__Extrait fourni__
════════════════════

Capturer des cibles en perpétuel mouvement
par Philippe Garner

Ils préfèrent rester dans l’ombre. Leur objectif n’est pas d’exister aux yeux du public, mais de continuellement fournir à la presse les photographies et les reportages qui incarneront les moments-clés et les chapitres significatifs de notre histoire. Ils savent que pour atteindre cet objectif, la bonne stratégie consiste à préserver son anonymat, afin de pouvoir à se fondre, comme des caméléons, dans le paysage. L’un des axes principaux de leur travail – qui est au cœur de ce livre – est de cerner la célébrité, la place ambivalente qu’occupent dans la conscience collective ces êtres « glamour », auréolés du talent, du pouvoir et de la notoriété.

On les désigne parfois du nom de paparazzi, même si le terme est réducteur : il ne rend pas justice à l’étendue de leur palette, et a acquis une connotation trop péjorative, à mille lieues aujourd’hui de rappeler la glorieuse Rome des années 50 – Hollywood sur le Tibre – où ce label fut accolé à l’exubérante génération de photographes qui, en ces temps innocents, nourrit la fascination pour la vie et les amours des personnalités de tout acabit qui caractérise les médias modernes.

════════════════════

[Données enregistrées]

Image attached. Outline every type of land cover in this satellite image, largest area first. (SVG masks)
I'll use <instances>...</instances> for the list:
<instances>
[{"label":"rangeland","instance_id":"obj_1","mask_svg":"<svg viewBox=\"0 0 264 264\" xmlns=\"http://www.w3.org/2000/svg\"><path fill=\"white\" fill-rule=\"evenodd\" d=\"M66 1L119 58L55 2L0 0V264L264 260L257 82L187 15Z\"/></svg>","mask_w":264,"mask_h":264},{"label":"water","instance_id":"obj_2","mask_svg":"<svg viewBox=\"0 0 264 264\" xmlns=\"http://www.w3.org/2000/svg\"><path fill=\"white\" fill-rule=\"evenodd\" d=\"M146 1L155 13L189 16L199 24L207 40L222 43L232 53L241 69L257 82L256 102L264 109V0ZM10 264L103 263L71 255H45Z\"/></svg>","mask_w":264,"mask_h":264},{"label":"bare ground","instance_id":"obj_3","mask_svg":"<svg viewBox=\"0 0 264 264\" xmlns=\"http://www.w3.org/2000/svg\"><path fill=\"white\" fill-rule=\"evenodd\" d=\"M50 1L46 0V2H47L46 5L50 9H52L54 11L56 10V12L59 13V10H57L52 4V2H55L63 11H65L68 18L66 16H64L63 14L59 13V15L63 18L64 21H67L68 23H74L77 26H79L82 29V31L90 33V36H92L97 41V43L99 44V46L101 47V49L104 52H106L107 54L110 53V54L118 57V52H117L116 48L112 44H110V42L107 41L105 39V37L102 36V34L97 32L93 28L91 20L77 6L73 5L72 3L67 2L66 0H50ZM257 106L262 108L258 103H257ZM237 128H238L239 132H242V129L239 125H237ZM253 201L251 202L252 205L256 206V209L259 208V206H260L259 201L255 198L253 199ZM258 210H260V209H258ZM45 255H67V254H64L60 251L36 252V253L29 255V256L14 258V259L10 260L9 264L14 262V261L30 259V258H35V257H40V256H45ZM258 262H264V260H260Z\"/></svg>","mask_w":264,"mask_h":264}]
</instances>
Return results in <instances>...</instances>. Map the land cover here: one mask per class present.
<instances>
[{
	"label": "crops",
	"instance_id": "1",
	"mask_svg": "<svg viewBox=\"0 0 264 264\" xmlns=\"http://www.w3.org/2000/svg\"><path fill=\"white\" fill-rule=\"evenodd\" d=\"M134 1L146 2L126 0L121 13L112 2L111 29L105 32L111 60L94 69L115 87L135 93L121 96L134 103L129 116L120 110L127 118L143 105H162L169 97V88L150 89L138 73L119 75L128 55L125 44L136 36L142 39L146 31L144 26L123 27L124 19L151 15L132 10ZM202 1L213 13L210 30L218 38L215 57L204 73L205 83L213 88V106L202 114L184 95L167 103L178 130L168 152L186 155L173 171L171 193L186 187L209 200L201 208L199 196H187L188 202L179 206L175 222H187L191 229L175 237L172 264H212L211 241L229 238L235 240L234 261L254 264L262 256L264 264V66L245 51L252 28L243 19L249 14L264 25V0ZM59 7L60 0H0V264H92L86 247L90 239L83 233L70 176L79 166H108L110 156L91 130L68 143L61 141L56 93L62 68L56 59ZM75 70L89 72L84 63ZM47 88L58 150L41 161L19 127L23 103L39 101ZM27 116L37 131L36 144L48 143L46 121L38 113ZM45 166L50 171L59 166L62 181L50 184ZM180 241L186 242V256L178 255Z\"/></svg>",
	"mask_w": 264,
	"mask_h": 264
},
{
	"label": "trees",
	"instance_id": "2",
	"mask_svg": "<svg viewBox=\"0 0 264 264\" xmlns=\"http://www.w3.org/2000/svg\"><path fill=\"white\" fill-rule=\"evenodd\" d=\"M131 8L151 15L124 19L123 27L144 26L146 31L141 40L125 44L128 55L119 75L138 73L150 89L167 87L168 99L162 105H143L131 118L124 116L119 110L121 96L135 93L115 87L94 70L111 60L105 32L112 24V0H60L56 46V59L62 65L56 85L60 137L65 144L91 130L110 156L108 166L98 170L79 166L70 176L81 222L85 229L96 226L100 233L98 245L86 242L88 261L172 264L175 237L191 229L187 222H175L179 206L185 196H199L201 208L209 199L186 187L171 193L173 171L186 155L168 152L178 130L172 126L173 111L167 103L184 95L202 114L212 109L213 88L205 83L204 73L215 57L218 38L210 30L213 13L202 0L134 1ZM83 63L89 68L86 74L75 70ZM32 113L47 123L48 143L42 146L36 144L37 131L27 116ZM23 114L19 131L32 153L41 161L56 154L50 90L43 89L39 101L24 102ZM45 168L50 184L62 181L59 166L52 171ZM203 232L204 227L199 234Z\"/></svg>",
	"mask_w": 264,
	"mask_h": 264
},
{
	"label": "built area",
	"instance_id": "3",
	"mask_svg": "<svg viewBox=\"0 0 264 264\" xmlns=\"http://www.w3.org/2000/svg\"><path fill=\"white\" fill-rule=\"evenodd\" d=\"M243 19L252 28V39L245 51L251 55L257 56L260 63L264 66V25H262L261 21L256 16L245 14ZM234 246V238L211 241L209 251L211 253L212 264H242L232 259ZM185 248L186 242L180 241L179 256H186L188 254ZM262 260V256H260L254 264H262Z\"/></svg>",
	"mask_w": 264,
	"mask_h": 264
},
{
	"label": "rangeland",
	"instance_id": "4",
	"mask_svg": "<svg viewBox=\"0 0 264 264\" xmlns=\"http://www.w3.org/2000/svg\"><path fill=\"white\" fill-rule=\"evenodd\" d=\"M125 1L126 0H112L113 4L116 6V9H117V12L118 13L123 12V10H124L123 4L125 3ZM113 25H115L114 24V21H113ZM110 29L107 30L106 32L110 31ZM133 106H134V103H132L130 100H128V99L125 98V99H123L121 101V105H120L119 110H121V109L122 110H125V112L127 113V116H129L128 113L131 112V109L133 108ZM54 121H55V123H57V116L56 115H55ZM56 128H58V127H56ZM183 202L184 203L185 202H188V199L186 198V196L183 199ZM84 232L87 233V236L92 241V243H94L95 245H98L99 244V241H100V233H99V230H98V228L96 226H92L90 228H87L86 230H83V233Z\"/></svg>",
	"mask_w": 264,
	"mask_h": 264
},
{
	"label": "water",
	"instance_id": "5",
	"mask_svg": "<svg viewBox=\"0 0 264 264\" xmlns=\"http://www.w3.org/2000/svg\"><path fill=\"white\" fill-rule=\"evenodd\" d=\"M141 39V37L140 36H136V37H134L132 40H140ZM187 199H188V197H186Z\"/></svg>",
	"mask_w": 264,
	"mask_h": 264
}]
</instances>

════════════════════

__Tâches à faire__
1: Reproduisez à l'identique, dans l'extrait sur les photographes de presse, le passage qui s'ouvre sur les mots contenant « Capturer des cibles » et se termine par « de la notoriété. ».
2: Donnez la suite de l'extrait sur les photographes de presse, à partir de l'endroit où il s'arrête.
Ces données n'interviennent pas dans ce travail.

__Résultats finaux__
1:
Capturer des cibles en perpétuel mouvement
par Philippe Garner

Ils préfèrent rester dans l’ombre. Leur objectif n’est pas d’exister aux yeux du public, mais de continuellement fournir à la presse les photographies et les reportages qui incarneront les moments-clés et les chapitres significatifs de notre histoire. Ils savent que pour atteindre cet objectif, la bonne stratégie consiste à préserver son anonymat, afin de pouvoir à se fondre, comme des caméléons, dans le paysage. L’un des axes principaux de leur travail – qui est au cœur de ce livre – est de cerner la célébrité, la place ambivalente qu’occupent dans la conscience collective ces êtres « glamour », auréolés du talent, du pouvoir et de la notoriété.

2:
« Ils », ce sont Bruno Mouron et Pascal Rostain, deux photo-reporters – comme ils préfèrent à juste titre qu’on les appelle – inventifs et expérimentés. Basés à Paris, mais prêts à traverser le monde entier pour un scoop, ils ont travaillé en frères d’armes pendant de longues années, depuis qu’ils ont été amenés à collaborer ensemble, à la fin des années 70, à l’un des magazines d’actualité les plus respectés de l’après-guerre, Paris-Match. En 1986, ils décident d’entériner leur partenariat, en fondant leur propre agence indépendante, Sphinx. Si la majorité des images présentées dans ces pages est de leur fait, quelques-unes, notamment celles de Bardot par Philippe d’Exea, sont l’œuvre d’associés de leur agence.

Le déclic qui fit embrasser cette profession à Bruno Mouron fut la découverte d’un livre paru en 1970, Les Reporters, de Christian Brincourt et Michel Leblanc. C’est l’aventure qui l’a tenté, pas l’esthétique photographique en elle-même ; ce qui l’a excité, c’était le défi, la nécessité de mettre au point un véritable jeu de pistes pour traquer son sujet, et réussir, malgré tous les obstacles, à rapporter les bonnes photos. Vitesse et patience, ingéniosité, souplesse et ruse, sont les atouts essentiels, tout comme l’instinct, dans cette rencontre souvent trop brève avec la cible, afin de déclencher l’obturateur au moment précis où le regard, les gestes, et le contexte s’alignent parfaitement. Avec des cibles perpétuellement en mouvement, il n’y a pas de seconde chance.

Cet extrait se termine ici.